As global populations face accelerating environmental challenges, increasing numbers of pregnancies are exposed to suboptimal conditions. Protecting populations from the impacts of these environments requires a close understanding of potential effects on the developing fetal-placental unit. This project focuses on utilising new experimental techniques, developed in our laboratories, to investigate the impact of various common environmental challenges on placental energy metabolism.

Placental energy metabolism occurs at extremely high rates in late pregnancy in order to meet the demands of the growing fetus, while simultaneously maintaining the biosynthetic and signalling functions of the placenta itself. We have recently developed methods to assay the capacity for cellular respiration and to interrogate electron transport chain function in primary cells derived from human placentas. Our work makes use of high-resolution respirometry, a technique that can sensitively determine oxygen consumption in cells and tissues, thereby revealing detailed information about mitochondrial capacity, efficiency, and substrate utilisation.

The key advantage to our experimental paradigm, using fresh cultured placental cells, is the robustness of the assay to understand common underlying variations in human populations e.g. maternal age. By creating a clean preparation of trophoblast from fresh placentas, and comparing experimental and control groups from each, we reduce the sample size required to detect differences and increase our confidence in drawing out true effects of each intervention. We can further explore the molecular impacts of interventions using a variety of other complementary techniques including gene expression studies, enzyme activity analysis and metabolomics as appropriate.
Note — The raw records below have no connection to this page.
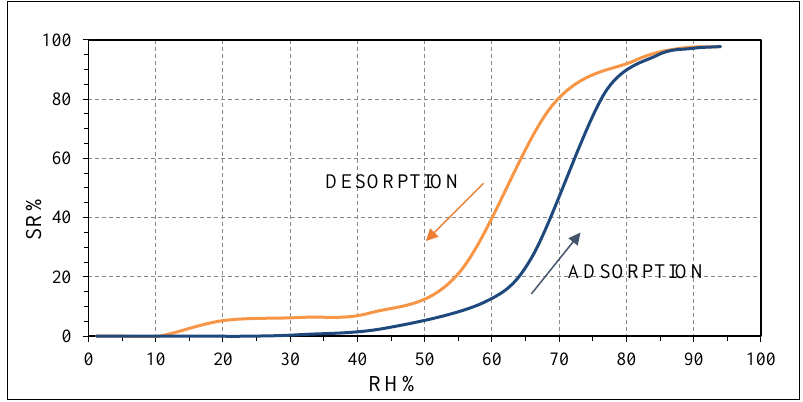
Figure 11. Polyvinylpyrrolidone (PVP) sensor response toward relative humidity.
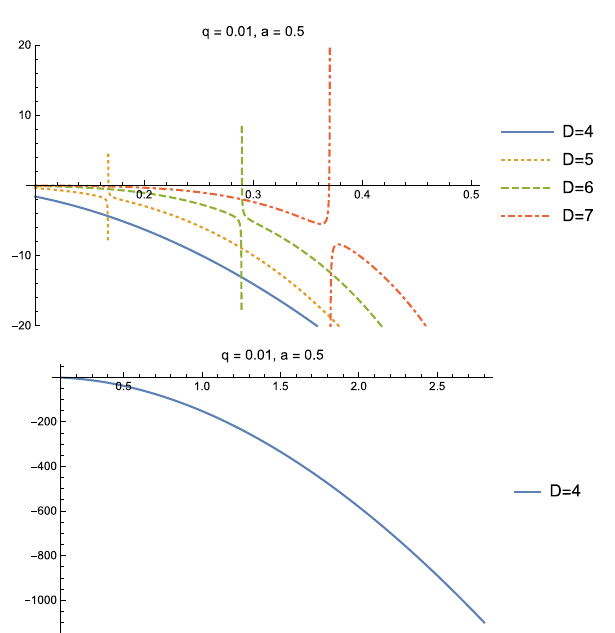
Fig. 10 The heat capacity in D-dimensional TGR as function of r h for different values of q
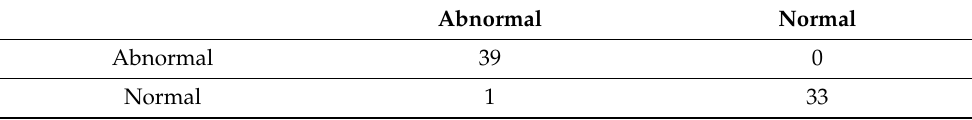
Table 5. Confusion matrix for the Figshare dataset using the BTR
The successful candidate will be expected to shape the precise focus of the project within the framework outlined, creating an excellent opportunity for a highly motivated individual to explore new areas or to bring their previous research interests and expertise to bear on this work. Examples of important and tractable specific aims include:

• Placental energy production under conditions of chronic hypoxia; this is a particularly interesting question as increasing populations live at higher altitudes worldwide.
• Placental energy production under conditions of amino acid depletion; as food security becomes a global priority, it will be important to explore the impacts on placental function and metabolism.
• Placental energy production with varying glucose concentrations; with maternal obesity and gestational diabetes affecting up to a third of pregnancies in some global settings, there is an urgent research need to understand the placental implications.
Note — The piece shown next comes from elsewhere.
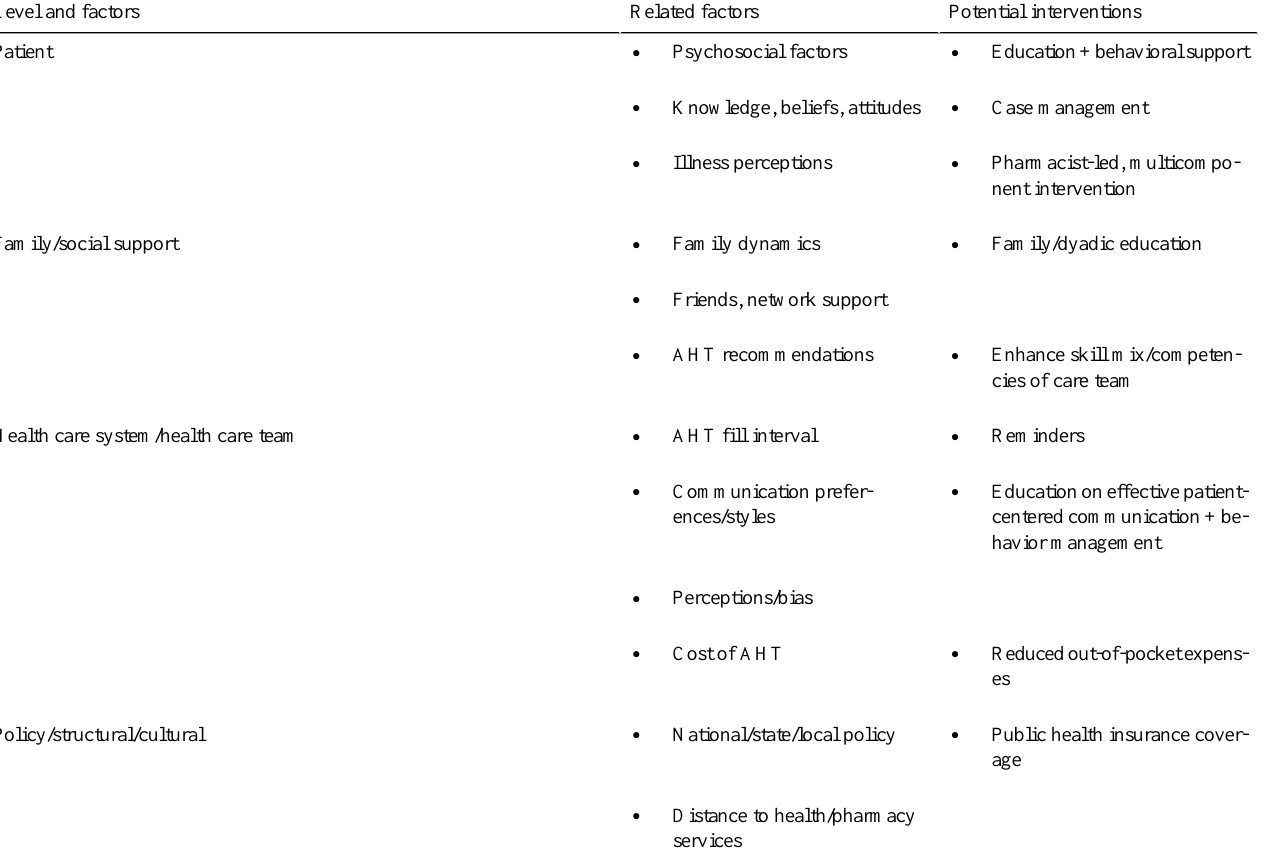
Table 1. Modifiable factors at multiple levels that influence adherence to adjuvant hormonal therapy [27-29].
The techniques required for the project are established in both the Aiken and the Murray laboratories, thus maximising the time that can be spent addressing key scientific questions. There will also be opportunities and support to learn other molecular biology techniques necessary to further refine the hypotheses generated. Training in handling and culturing human tissue will be provided, in addition to career development skills such as scientific writing and data analysis. 
 

References

1. ILMH Aye, CE Aiken, DS Charnock-Jones, GCS Smith.  Placental energy metabolism in health and disease-significance of development and implications for preeclampsia. Am J Obstet Gynecol. 226(2S):S928-S944, 2022.
2. A Hufnagel, ID Grant, CEM Aiken. Glucose and oxygen in the early intrauterine environment and their role in developmental abnormalities. Semin Cell Dev Biol S1084-9521(22)00123-9, 2022.
3. JL Tarry-Adkins, IG Robinson, RM Reynolds, ILMH Aye, DS Charnock-Jones, B Jenkins, A Koulmann, SE Ozanne, CE Aiken.  Impact of metformin treatment on human placental energy production and oxidative stress. Front Cell Dev Biol 10:935403, 2022.
4. HW Yung, F Colleoni, E Dommett, T Cindrova-Davies, J Kingdom, AJ Murray, GJ Burton. Non-canonical mitochondrial unfolded protein response impairs placental oxidative phosphorylation in early-onset pre-eclampsia. Proc Natl Acad Sci USA 116:18109-18118, 2019.
5. F Colleoni, N Padmanabhan, H-W Yung, ED Watson, I Cetin, MC Tissot van Patot, GJ Burton, AJ Murray. Suppression of mitochondrial electron transport chain function in the hypoxic human placenta: a role for miRNA210 and protein synthesis inhibition. PLoS One 8:e55194, 2013.